Improved preservation of indentation for text files displayed in the preview window.
Show hidden (dot) files in the indexing configuration GUI dialogs.
Added filters for .war (Konqueror web archive), .mhtm (other web archive format) and rar archives.
Improved handling for native cjk punctuation signs.
Updated the list of native apps in the default mimeview (ie: xv->gwenview, rox->dolphin, etc.)
Added -f option to recollindex to ignore skippedPaths/Names when used with -i. Allows the use of a purely external file selection mechanism.
The performance of email indexing has been slightly improved (less CPU usage).
Real time indexer: several configuration parameters allow adjusting the timing of indexing actions:
- monauxinterval: the interval between auxiliary databases rebuilds (stemdb, aspell).
- monixinterval: The waiting period during which indexing events are accumulated prior to actual indexing (saves work on duplicate events).
- mondelaypatterns: a list of file patterns for which indexing should be delayed longer (quick changing files like logs that should be reindexed much slower than they change).
See the default configuration file for more detail.
Fixed bugs:
- UTF-8 paths inside ZIP archives were mishandled. Also fixes problem with colons inside archive member paths.
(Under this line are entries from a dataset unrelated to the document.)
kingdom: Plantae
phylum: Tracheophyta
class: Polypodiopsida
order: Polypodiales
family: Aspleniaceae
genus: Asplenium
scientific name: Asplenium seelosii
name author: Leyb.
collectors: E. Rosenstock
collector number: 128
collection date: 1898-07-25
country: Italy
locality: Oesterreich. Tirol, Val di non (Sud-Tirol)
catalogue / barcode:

- Fixed GUI result list doc parent operations (open/preview) which were broken in 1.15.
- Fixed case where indexing could hang or crash after an error occured while indexing an archive member (which should have affected only the relevant document).
- Real time indexer: uncontrolled concurrent access to the global configuration could cause a startup crash (mostly of big file trees because of timing issues).
- Fixed sorting by document and file size in the result table.
- Email messages for which there would be an error indexing an attachment would not be indexed at all.
- Text files bigger than 2 GB could not be indexed.
- Fixed the handling of compressed man pages.
- Memory usage could grow almost unbounded while deleting documents, because idxflushmb was not used for document deletions.